But for many, the real stars of Disrupt are the unknowns: small teams of scrappy entrepreneurs, from countries all over the world, pitching out-of-the-box solutions that could change industries and make a few shrewd investors rich in the process.
"This is the highest honor for an entrepreneur," said Sean Rones, founder of LifeCouple, an app selected to compete in the Startup Battlefield pitch contest.
Rones said his app aims to "disrupt divorce" by taking the pulse of a relationship through survey questions, preventing some quarrels before they happen, and helping to peacefully end the ones that do pop up.
Other apps target the tradition-steeped business of agriculture. BeeApp brings the world of beekeeping into a new era, trading pen and paper for a smartphone app that helps track the health and location of commercial beehives.
Olho Do Dono, last year's Startup Battlefield winner for Latin America, disrupts the laborious (and sometimes dangerous) process of herding cattle to a corral to weigh them. It uses a portable 3D camera to estimate the animals' weight in the fields where they graze. Founder Pedro Mannato claims a machine learning algorithm trained on more than 20,000 cattle helps the app be more than 98 percent accurate.
Strawberries are among California's most valuable crops, and now a startup called Traptic is marketing a robot that can handle some of the back-breaking work of picking them.
"We use color to determine ripeness, so a berry that's entirely red is ripe, a berry that's partially green or partially white is unripe," CEO Lewis Anderson said.
Using computer vision and a very delicate robot gripper, he said, the robot can pick the most obviously-ripe berries, leaving the more difficult choices for the human farm workers who follow behind it. The company claims the robot will help address a worsening shortage of farm labor that leads 20 percent of California's strawberries to go unpicked.
Still, other startups aim to address the everyday gripes of consumers — like the perennial problem of making phone calls in noisy places. A bustling conference floor is the perfect place to show off Accudio's noise-canceling earbuds, which not only eliminate noise from music, but from your voice as you speak to someone on the phone.

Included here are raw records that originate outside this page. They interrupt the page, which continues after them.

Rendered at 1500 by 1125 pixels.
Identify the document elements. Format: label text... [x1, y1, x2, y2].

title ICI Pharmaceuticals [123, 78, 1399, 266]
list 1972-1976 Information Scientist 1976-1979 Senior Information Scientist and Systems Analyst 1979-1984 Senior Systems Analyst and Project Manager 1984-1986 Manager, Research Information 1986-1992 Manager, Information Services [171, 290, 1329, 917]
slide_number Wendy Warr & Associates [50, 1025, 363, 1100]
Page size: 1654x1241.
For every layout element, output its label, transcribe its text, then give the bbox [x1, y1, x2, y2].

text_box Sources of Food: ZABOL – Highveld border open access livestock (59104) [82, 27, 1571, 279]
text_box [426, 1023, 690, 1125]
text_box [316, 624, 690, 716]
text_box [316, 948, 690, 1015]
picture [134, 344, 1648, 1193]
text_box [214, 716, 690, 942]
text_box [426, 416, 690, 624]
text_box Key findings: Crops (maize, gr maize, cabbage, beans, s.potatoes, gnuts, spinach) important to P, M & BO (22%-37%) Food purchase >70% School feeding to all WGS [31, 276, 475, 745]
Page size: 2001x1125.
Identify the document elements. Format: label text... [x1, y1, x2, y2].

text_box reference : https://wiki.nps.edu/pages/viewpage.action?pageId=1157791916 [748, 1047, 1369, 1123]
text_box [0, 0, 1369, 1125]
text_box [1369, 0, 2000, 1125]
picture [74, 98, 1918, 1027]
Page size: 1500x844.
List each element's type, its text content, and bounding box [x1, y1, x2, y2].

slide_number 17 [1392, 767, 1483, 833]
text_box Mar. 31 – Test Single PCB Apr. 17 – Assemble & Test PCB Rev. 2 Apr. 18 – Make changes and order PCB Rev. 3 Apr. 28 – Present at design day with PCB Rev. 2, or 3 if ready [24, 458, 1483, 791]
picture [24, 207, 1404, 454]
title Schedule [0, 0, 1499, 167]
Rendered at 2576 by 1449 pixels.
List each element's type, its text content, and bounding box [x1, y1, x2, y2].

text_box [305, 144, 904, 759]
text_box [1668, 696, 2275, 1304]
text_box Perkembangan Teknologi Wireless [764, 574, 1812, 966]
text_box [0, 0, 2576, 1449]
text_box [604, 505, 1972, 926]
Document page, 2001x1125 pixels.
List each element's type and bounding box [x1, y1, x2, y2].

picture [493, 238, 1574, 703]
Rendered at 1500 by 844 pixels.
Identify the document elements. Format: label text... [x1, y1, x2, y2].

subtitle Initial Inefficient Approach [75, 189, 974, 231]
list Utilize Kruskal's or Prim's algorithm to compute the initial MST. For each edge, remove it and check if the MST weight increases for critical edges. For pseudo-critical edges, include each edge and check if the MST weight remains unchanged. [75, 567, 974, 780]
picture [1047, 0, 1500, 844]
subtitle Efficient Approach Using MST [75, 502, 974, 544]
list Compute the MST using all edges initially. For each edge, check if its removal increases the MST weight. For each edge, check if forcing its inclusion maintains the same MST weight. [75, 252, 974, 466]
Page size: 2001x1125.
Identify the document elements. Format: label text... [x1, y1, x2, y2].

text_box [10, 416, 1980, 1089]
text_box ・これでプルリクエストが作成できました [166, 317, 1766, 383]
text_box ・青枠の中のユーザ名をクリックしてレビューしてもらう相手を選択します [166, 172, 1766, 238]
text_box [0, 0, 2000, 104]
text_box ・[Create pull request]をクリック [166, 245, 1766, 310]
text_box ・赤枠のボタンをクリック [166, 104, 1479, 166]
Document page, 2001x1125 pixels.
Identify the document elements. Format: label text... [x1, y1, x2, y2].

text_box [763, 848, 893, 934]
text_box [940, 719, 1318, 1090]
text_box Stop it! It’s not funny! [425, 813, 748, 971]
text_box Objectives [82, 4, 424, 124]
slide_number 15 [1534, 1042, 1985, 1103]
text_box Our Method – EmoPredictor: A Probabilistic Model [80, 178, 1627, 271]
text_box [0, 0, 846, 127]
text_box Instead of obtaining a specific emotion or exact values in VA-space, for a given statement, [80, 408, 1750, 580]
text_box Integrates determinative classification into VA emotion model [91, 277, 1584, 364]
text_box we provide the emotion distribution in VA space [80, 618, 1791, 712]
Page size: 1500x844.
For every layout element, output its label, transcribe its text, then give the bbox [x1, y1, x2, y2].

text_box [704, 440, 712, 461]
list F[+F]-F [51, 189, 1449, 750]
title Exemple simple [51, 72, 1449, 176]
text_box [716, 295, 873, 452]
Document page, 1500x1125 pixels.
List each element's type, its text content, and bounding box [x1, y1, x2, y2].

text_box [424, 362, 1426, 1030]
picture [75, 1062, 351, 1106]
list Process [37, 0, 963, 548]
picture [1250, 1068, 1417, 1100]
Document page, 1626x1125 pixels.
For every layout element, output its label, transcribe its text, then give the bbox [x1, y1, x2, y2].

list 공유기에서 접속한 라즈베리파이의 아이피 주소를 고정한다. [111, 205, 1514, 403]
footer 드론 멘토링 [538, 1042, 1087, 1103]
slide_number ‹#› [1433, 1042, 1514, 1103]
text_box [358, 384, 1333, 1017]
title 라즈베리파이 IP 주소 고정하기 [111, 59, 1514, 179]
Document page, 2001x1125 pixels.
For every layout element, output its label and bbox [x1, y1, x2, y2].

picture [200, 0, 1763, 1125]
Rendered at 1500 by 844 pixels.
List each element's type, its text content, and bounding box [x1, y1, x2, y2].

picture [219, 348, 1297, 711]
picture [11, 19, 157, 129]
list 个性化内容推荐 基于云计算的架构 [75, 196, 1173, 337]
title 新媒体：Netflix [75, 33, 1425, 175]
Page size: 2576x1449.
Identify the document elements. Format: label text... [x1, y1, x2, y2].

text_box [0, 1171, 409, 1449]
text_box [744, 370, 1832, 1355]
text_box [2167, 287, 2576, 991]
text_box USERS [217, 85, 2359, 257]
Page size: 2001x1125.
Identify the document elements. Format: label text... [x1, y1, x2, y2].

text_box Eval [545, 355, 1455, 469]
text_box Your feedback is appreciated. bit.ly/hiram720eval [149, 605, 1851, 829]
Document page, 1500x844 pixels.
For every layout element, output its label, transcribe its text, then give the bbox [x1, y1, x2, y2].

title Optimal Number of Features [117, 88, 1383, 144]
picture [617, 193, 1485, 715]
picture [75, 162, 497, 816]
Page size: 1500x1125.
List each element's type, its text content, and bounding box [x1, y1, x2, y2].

The earbuds also take a stab at another common tech conference problem: the language barrier. Like Google's Pixel Buds, they can translate spoken words among numerous languages on the fly when used with an internet-connected smartphone. But while Pixel Buds have a cable connecting the left and right earphones, Accudio's are wire-free — meaning two people can each take one earbud and have a nearly-natural spoken conversation.